Authors Colvill E, Petersen JBB, Hansen R, Worm E, Skouboe S, Høyer M, Poulsen PR.
Source Phys Med Biol. 63(22):225021 Publicationdate 20 Nov 2018

This study validates a method of fast motion-including dose reconstruction for proton pencil beam scanning in the liver. The method utilizes a commercial treatment planning system (TPS) and calculates the delivered dose for any translational 3D target motion.

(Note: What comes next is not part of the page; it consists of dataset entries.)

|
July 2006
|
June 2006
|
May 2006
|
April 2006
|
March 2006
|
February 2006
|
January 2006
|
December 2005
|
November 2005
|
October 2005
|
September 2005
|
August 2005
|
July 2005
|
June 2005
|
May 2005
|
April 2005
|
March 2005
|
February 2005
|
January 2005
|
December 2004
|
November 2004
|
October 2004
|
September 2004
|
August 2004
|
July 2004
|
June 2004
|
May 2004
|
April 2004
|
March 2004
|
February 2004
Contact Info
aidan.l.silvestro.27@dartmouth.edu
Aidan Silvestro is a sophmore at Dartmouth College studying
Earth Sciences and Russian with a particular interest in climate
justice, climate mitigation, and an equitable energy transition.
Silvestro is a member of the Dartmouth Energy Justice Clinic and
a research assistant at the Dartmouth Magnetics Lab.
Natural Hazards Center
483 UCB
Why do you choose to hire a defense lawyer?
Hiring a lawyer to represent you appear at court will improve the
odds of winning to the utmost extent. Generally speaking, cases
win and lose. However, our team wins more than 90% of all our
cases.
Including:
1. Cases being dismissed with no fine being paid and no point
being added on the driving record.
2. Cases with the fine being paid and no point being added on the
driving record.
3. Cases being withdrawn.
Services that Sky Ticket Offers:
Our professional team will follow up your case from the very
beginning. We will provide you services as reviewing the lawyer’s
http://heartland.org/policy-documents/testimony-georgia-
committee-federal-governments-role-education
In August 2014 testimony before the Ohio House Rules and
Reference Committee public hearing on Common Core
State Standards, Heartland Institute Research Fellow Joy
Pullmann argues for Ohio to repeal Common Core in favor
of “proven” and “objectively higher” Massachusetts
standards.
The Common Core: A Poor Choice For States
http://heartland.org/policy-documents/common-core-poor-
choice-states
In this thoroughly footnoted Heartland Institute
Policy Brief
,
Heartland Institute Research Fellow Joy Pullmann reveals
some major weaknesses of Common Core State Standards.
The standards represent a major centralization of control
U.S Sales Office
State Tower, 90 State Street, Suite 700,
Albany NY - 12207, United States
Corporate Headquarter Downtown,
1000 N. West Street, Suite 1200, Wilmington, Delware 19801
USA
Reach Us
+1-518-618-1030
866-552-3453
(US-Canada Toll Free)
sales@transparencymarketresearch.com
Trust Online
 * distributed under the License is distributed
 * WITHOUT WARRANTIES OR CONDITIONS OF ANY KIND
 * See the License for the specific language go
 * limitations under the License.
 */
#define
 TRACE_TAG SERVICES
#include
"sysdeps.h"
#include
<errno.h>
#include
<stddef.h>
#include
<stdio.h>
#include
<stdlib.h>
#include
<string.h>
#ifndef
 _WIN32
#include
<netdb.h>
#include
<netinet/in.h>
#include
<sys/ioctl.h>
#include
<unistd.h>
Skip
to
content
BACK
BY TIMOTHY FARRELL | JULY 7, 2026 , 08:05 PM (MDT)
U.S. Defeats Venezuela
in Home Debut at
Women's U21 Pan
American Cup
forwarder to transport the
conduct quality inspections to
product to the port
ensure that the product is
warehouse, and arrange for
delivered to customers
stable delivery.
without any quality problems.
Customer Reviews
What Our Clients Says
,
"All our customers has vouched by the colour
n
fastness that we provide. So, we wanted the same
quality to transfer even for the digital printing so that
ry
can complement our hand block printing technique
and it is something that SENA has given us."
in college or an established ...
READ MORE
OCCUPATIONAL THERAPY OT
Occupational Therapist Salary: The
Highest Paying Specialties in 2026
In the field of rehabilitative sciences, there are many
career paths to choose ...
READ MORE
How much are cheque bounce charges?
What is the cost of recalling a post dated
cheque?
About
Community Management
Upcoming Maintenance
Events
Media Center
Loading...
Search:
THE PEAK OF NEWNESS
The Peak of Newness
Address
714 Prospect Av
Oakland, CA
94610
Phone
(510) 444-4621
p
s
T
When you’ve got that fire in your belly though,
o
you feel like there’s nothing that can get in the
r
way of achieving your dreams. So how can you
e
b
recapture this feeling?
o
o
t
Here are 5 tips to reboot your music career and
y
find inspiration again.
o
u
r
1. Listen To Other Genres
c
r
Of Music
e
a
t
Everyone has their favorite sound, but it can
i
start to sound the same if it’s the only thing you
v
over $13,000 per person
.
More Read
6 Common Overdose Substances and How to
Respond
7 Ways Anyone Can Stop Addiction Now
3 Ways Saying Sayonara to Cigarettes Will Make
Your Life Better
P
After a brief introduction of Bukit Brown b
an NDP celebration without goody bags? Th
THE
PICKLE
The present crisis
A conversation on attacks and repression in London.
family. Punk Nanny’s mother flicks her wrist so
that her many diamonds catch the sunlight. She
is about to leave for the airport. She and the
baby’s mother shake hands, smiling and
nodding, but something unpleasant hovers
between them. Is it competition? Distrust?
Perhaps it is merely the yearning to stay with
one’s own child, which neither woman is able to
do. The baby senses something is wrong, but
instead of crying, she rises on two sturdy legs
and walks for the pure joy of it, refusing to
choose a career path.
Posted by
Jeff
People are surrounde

Data from ten liver patients previously treated with photon radiotherapy with intrafraction tumour motion monitoring were used. The dose reconstruction method utilises an in-house developed program to incorporate beam's-eye-view tumour motion by shifting each spot in the opposite direction of the tumour and in-depth motion as beam energy changes for each spot. The doses are then calculated on a single CT phase in the TPS. Two aspects of the dose reconstruction were assessed:

(1) The accuracy of reconstruction, by comparing dose reconstructions created using 4DCT motion with ground truth doses obtained by calculating phase specific doses in all 4DCT phases and summing up these partial doses.
(2) The error caused by assuming 4DCT motion, by comparing reconstructions with 4DCT motion and actual tumour motion.

The CTV homogeneity index (HI) and the root-mean-square (rms) dose error for all dose points receiving >70%, >80% and >90% of the prescribed dose were calculated. The dose reconstruction resulted in mean (range) absolute CTV HI errors of 1.0% (0.0-3.0)% and rms dose errors of 2.5% (1.0%-5.3%), 2.1% (0.9%-4.5%), and 1.8% (0.7%-3.7%) for >70%, >80% and >90% doses, respectively, when compared with the ground truth. The assumption of 4DCT motion resulted in mean (range) absolute CTV HI errors of 5.9% (0.0-15.0)% and rms dose errors of 6.3% (3.9%-12.6%), 5.9% (3.4%-12.5%), and 5.4% (2.6%-12.1%) for >70%, >80% and >90% doses, respectively.

The investigated method allows tumour dose reconstruction with the actual tumour motion and results in significantly smaller dose errors than those caused by assuming that motion at treatment is identical to the 4DCT motion.